How to complete this task -> Please show every line from the entries that carries the word "significant".

(Saved data entries)

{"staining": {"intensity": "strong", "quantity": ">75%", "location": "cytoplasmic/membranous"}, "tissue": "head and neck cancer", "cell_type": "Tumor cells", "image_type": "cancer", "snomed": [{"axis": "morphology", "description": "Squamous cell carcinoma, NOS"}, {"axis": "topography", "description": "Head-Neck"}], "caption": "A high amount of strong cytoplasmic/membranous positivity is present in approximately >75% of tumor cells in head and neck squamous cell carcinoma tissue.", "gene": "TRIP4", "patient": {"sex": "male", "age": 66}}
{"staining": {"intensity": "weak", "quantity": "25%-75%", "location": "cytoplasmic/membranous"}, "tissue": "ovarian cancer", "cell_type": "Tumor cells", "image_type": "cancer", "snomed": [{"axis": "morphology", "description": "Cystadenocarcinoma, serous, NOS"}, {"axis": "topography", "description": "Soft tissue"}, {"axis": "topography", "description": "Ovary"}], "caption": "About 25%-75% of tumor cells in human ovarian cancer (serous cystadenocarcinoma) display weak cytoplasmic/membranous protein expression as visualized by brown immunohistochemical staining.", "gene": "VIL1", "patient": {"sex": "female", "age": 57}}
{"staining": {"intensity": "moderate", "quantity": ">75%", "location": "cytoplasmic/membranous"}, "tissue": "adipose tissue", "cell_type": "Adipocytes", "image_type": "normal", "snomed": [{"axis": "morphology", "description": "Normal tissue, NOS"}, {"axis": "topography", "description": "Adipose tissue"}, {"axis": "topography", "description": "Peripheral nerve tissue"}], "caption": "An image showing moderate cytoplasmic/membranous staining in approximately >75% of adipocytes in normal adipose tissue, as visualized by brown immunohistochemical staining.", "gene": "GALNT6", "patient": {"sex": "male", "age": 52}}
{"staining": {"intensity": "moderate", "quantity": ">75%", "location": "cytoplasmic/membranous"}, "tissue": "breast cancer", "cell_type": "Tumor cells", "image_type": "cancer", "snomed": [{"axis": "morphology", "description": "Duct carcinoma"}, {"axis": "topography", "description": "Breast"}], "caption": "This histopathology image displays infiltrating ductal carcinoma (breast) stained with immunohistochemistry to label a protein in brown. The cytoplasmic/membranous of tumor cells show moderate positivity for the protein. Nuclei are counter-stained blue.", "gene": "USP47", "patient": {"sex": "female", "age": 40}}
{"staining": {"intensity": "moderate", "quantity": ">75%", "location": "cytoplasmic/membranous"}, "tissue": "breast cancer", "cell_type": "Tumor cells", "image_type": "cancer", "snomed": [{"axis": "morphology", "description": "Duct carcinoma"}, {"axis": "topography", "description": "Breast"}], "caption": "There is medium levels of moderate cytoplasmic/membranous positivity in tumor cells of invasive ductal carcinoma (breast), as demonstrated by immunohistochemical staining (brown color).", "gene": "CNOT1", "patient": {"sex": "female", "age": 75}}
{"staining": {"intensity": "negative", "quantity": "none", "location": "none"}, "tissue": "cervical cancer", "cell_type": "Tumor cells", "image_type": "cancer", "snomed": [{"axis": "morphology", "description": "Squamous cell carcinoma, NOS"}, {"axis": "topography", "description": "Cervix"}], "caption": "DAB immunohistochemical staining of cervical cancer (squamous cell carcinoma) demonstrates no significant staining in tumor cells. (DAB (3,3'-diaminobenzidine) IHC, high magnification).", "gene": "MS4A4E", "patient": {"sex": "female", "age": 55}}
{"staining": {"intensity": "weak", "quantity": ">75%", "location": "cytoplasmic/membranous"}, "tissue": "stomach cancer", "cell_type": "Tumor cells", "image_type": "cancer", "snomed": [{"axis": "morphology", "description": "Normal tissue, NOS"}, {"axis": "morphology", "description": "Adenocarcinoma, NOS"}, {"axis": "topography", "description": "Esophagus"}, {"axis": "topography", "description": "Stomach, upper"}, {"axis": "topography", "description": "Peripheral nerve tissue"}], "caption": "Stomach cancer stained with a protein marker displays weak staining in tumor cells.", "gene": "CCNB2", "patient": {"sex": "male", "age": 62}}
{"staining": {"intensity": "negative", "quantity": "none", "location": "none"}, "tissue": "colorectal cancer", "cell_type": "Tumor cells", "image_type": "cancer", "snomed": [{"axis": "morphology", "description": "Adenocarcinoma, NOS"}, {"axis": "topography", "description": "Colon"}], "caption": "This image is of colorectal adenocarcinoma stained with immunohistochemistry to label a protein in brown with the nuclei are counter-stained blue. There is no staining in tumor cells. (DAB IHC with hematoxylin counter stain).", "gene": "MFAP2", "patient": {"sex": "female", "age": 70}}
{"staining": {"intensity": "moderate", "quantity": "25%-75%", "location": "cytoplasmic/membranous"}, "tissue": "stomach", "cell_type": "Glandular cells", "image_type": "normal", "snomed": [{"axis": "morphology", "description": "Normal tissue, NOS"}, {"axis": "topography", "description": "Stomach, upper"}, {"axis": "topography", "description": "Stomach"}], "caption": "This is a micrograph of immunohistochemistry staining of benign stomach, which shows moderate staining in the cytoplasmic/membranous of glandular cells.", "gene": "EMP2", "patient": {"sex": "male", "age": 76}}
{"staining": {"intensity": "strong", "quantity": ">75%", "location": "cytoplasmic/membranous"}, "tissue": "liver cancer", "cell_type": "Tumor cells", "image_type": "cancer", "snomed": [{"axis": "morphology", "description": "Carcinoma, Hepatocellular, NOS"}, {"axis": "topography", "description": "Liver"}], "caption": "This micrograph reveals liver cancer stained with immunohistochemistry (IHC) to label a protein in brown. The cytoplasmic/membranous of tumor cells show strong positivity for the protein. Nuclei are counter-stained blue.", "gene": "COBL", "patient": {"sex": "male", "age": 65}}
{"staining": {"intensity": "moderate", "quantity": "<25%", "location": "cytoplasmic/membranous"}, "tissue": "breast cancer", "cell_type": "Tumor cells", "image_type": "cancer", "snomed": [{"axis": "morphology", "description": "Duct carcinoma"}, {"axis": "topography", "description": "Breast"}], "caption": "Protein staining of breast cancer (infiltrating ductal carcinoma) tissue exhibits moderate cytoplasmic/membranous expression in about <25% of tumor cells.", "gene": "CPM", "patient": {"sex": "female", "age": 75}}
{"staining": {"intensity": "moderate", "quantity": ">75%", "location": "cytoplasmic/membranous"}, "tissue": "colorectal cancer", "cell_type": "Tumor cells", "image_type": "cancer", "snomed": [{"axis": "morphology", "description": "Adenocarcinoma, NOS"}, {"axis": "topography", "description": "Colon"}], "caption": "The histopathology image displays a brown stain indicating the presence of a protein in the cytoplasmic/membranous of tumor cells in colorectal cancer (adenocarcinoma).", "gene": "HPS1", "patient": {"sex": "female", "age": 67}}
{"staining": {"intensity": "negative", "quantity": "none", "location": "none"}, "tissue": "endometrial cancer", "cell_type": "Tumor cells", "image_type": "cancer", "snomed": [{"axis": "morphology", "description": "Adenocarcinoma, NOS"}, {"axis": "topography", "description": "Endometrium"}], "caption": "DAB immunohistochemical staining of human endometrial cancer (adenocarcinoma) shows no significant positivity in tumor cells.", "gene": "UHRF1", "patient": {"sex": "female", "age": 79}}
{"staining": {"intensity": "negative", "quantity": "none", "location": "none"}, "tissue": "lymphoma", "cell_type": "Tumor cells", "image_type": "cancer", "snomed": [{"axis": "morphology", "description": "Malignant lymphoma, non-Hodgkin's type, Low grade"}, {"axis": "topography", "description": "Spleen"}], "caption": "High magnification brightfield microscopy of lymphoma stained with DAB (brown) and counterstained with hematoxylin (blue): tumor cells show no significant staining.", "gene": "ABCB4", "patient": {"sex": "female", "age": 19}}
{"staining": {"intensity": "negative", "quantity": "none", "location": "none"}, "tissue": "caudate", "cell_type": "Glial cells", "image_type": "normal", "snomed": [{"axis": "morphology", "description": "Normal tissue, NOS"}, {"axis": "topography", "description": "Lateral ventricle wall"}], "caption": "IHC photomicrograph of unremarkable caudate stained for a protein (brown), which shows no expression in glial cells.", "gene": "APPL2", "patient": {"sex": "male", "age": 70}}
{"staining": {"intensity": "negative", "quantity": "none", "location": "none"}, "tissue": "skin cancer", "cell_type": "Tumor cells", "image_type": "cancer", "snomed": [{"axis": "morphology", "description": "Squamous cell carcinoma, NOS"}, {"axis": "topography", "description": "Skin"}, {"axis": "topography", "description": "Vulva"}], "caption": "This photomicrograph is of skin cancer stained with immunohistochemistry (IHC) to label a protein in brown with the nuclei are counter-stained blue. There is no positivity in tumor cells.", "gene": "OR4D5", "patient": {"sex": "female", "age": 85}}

Reply to the task ->
{"staining": {"intensity": "negative", "quantity": "none", "location": "none"}, "tissue": "cervical cancer", "cell_type": "Tumor cells", "image_type": "cancer", "snomed": [{"axis": "morphology", "description": "Squamous cell carcinoma, NOS"}, {"axis": "topography", "description": "Cervix"}], "caption": "DAB immunohistochemical staining of cervical cancer (squamous cell carcinoma) demonstrates no significant staining in tumor cells. (DAB (3,3'-diaminobenzidine) IHC, high magnification).", "gene": "MS4A4E", "patient": {"sex": "female", "age": 55}}
{"staining": {"intensity": "negative", "quantity": "none", "location": "none"}, "tissue": "endometrial cancer", "cell_type": "Tumor cells", "image_type": "cancer", "snomed": [{"axis": "morphology", "description": "Adenocarcinoma, NOS"}, {"axis": "topography", "description": "Endometrium"}], "caption": "DAB immunohistochemical staining of human endometrial cancer (adenocarcinoma) shows no significant positivity in tumor cells.", "gene": "UHRF1", "patient": {"sex": "female", "age": 79}}
{"staining": {"intensity": "negative", "quantity": "none", "location": "none"}, "tissue": "lymphoma", "cell_type": "Tumor cells", "image_type": "cancer", "snomed": [{"axis": "morphology", "description": "Malignant lymphoma, non-Hodgkin's type, Low grade"}, {"axis": "topography", "description": "Spleen"}], "caption": "High magnification brightfield microscopy of lymphoma stained with DAB (brown) and counterstained with hematoxylin (blue): tumor cells show no significant staining.", "gene": "ABCB4", "patient": {"sex": "female", "age": 19}}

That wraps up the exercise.